Anja Schennach: „Die Hebammen sind schon sehr überlastet“

„Es ist bitter, dass das nicht mehr möglich ist“, sagt die 46-Jährige. Ende der 70er Jahre hätten Frauen noch dafür gekämpft, den Geburtsort frei wählen zu können. Dass Frauen heute nur noch in der Klinik entbinden können, sei ein „Rückschritt“.

Und auch die Bedingungen, die sich den Frauen bei der Geburt im Krankenhaus bieten, sind häufig alles andere als optimal: „Die Hebammen in den Kreißsälen sind schon sehr überlastet“, so Schennach. Dafür sprechen auch die Zahlen: 26 Hebammen für 2000 Geburten, die sich auch nicht unbedingt schön gleichmäßig übers Jahr verteilen. Wie intensiv da die einzelne werdende Mutter betreut werden kann, sei für die Betroffenen meist „Glückssache“, so Schennach. Ebenso, ob die Schichten der Hebammen während der Geburt wechseln.

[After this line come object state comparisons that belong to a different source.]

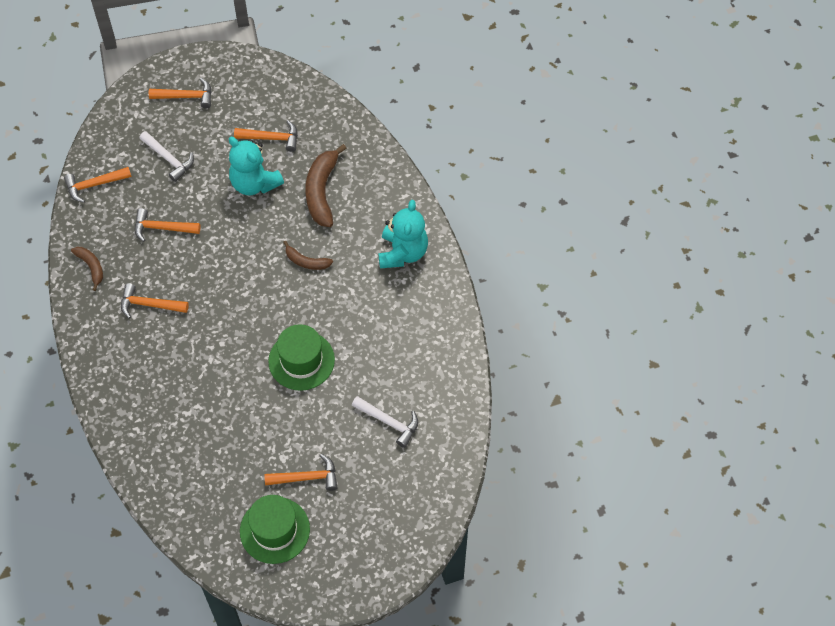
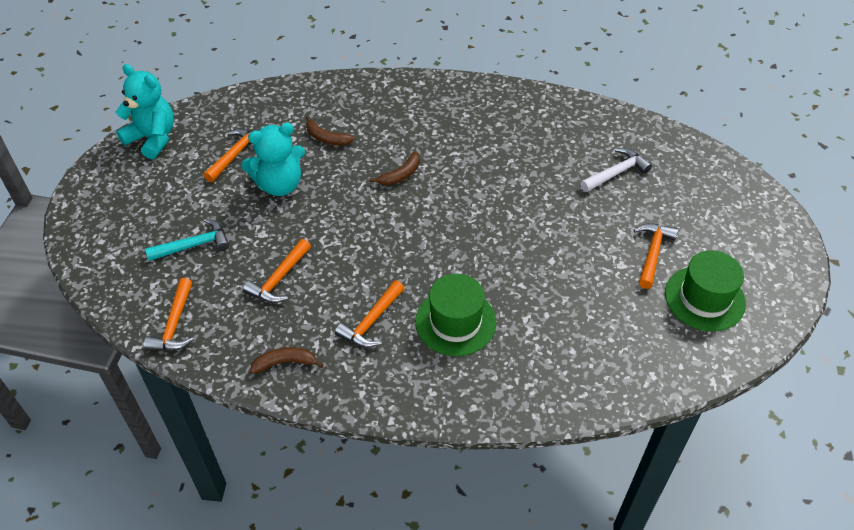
camera: 65 degrees left, 10 degrees down
(169, 159) = (194, 245): white hammer -> turquoise hammer
(186, 96) = (126, 205): orange hammer -> none
(301, 360) = (514, 214): green hat -> green hat (455, 322)
(322, 191) = (327, 138): brown banana -> brown banana, size x0.55
(403, 252) = (435, 105): turquoise teddy bear -> turquoise teddy bear (152, 138)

Natürlich trifft Anja Schennach in der Nachbetreuung nicht nur auf unglückliche Mütter. „Viele sind auch zufrieden“, sagt sie. Aber viele seien auch traumatisiert, fühlten sich schlecht betreut oder bemängelten, dass man keine Zeit für die gehabt habe. Und dieses Problem setzt sich nach der Geburt fort.

39 freiberufliche Hebammen gibt es in Krefeld, die sich vor der Geburt beispielsweise mit Vorsorgeuntersuchungen und Geburtsvorbereitungskursen um die Schwangeren kümmern und sie und ihr Kind nach der Geburt im Wochenbett betreuen. Auch die Hebammen in den Kliniken böten zum Teil Vor- und Nachbetreuung an, aber aufgrund des Mangels in den Kreißsälen, werde dies immer weniger, so Schennach.

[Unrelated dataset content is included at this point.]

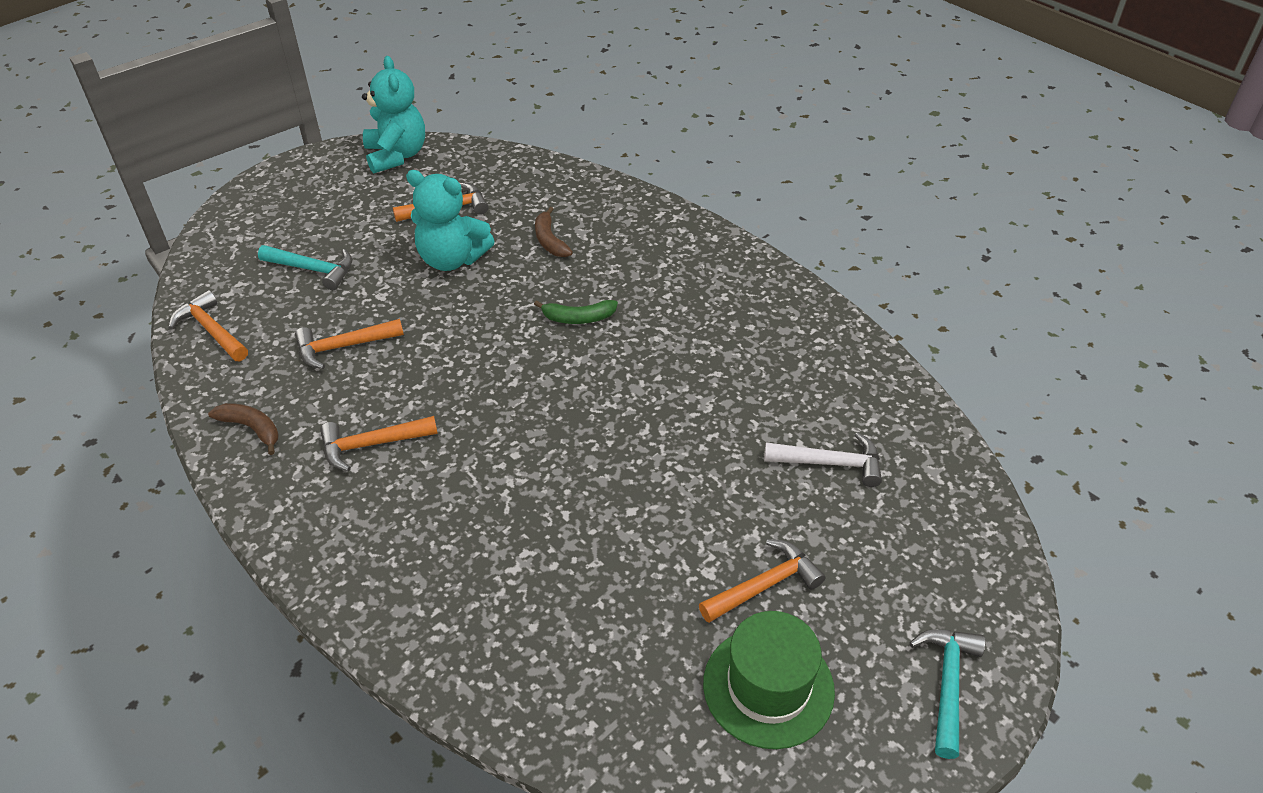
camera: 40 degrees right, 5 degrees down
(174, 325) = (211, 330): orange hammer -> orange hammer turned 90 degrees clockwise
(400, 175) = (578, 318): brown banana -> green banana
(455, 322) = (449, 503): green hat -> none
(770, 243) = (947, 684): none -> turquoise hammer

Sie selbst kümmere sich um sechs bis acht Frauen im Monat, manche Kolleginnen übernähmen auch noch mehr. Dennoch müsse sie immer mehr Frauen absagen. „Eine ganze Menge Frauen werden nicht betreut“, so Schennach. Was das für sie bedeutet? „Sie tun sich häufig schwer, besonders mit dem Stillen.“ Viele Frauen gingen in ihrer Not mit ihren Problemen zum Gynäkologen oder Kinderarzt. Oder sie landeten mit einer Brustentzündung in einer Klinik.

„Das System liegt im argen“, fasst Schennach zusammen. „Ich hoffe dennoch, dass sich das nochmal ändert. Die Frauen von heute müssen jetzt aktiv werden, damit ihre Töchter es einmal besser haben.“ Denn die Mühlen der Politik mahlten langsam und es interessierten sich meist nur Leute für das Thema, die akut davon betroffen sind. „Ich hoffe, dass ein Ruck durch die Gesellschaft geht, auch wenn wir ein kleiner Berufsstand sind.“ Aber einer von großer Bedeutung.